Ces mots pétrifièrent ses jambes blanches sous sa jupe velours. « La télépathie, c'est interdit » voulut les rappeler à l'ordre Léone. Elle avait certes compris d'Agathe, que Lancia était un endroit unique sur les Plateaux. Pourtant, jamais elle n'avait pensé que l'attitude des gens puisse y être radicalement différente. Un microcosme s'était forgé en ce lieu, comportant ses propres lois. « Télépathie, Télékinésie. C'est pas les mêmes règles ici » se décomposait Léone avant de pester un « Mortecouille ! ». L'opération d'infiltration s'annonçait plus périlleuse que prévue.
Néanmoins sa fureur bouffait sa raison. Des pulsions bestiales poussèrent résolument Léone en direction des portes de la Haute Ecole. Ses pupilles sombres et agressives balayèrent la place. Les étudiants dont le malheur les conduisit à croiser son regard ébène, accusèrent un soubresaut de peur. Un instinct de survie profondément ancré dans leurs génomes fit dresser leur duvet le long de leur colonne vertébrale. Cet instinct leur rappela que, contrairement à leur belle croyance, être surdoués ne les plaçait peut-être pas au top de la chaîne alimentaire. À peine croisaient-ils le regard de la fille ténébreuse, qu'elle avait disparu de leur radar, tel un mauvais fantôme. Aussi diablement prédatrice, que discrète. Sans saisir pourquoi, une étudiante déglutit et pressa fort ses documents contre sa poitrine.

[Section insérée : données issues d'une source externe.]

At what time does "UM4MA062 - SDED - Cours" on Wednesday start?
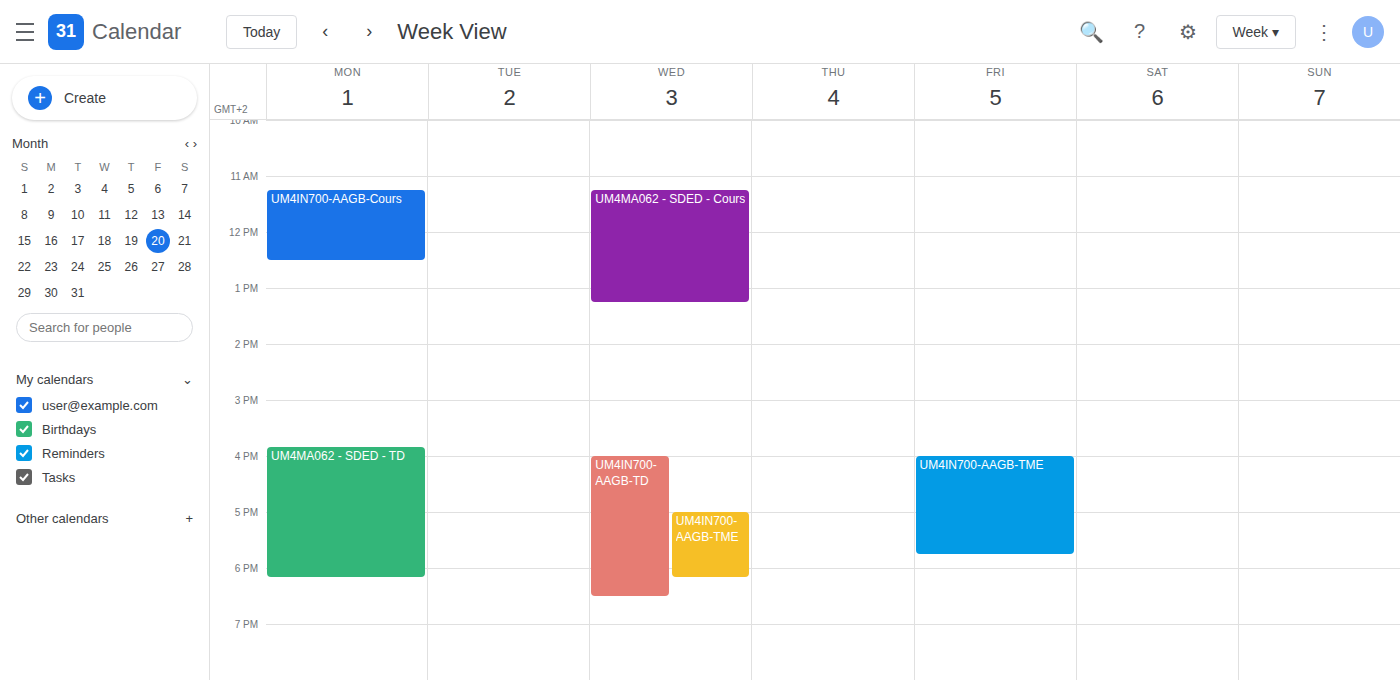
11:15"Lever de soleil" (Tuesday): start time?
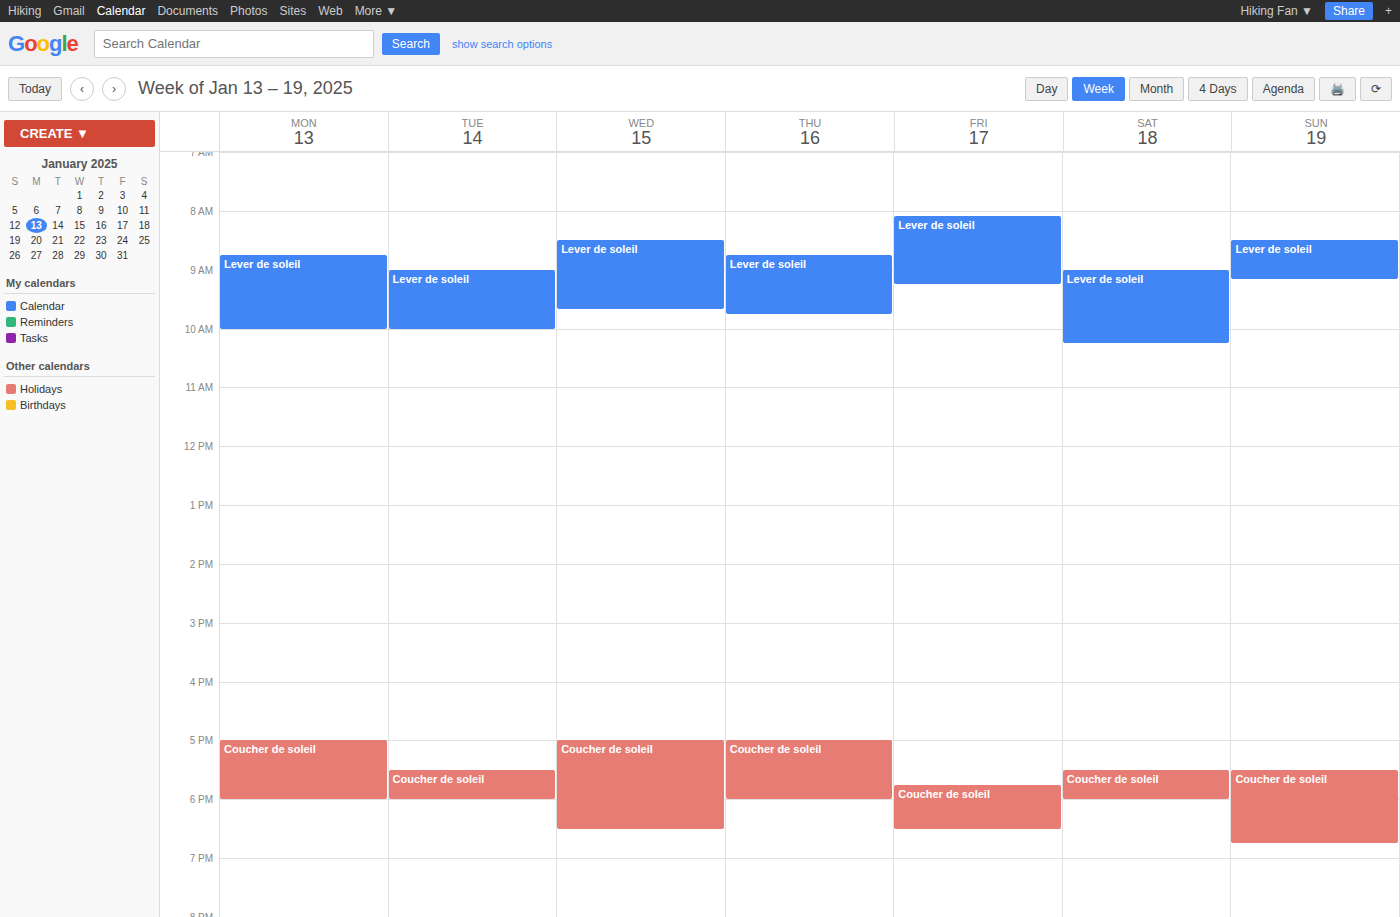
09:00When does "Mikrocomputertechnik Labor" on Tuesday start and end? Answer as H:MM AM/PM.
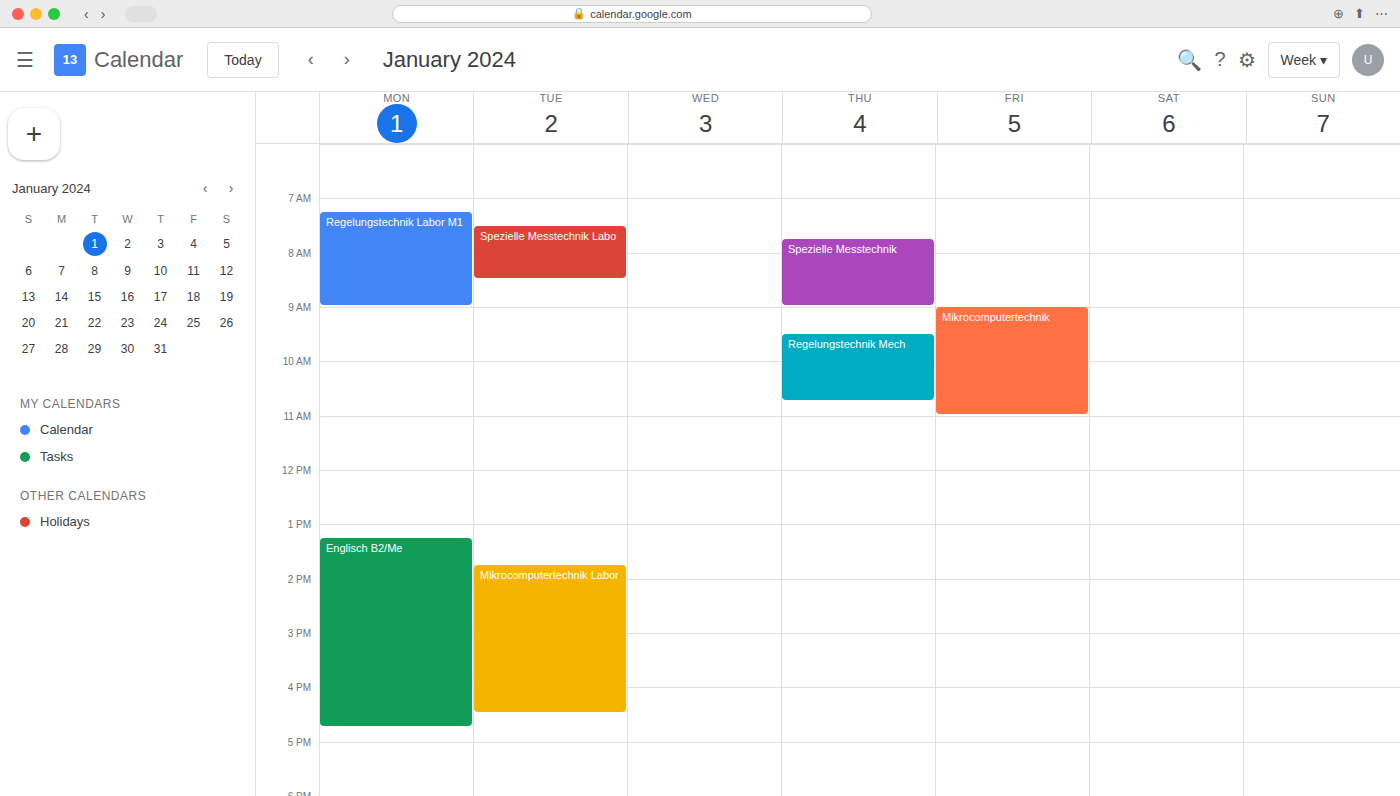
1:45 PM to 4:30 PM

Son enfance chaleureuse se déroba sous ses pieds pour lui faire goûter à toute la noirceur d'un monde inconnu.
Dans le bagage de l'enfant terrible du Bas-Monde, était enfermées des années de ruses, de vol et de meurtres. Une fureur couvait au fond de cette adolescente que le moindre déclencheur transformerait en engin destructeur. Pas plus protégée que la boîte de pandore, seule une lanière cloîtrait ces terribles tourments. L'établissement scolaire abritant les plus grandes élites des Plateaux accueillait en son sein un cancer, qui rongerait sa chair rose pour y pondre une noirceur avide.
Sans que nul ne s'en doute, le loup venait de pénétrer dans la bergerie. Et Léone franchit le seuil d'une destination qui lui était interdite.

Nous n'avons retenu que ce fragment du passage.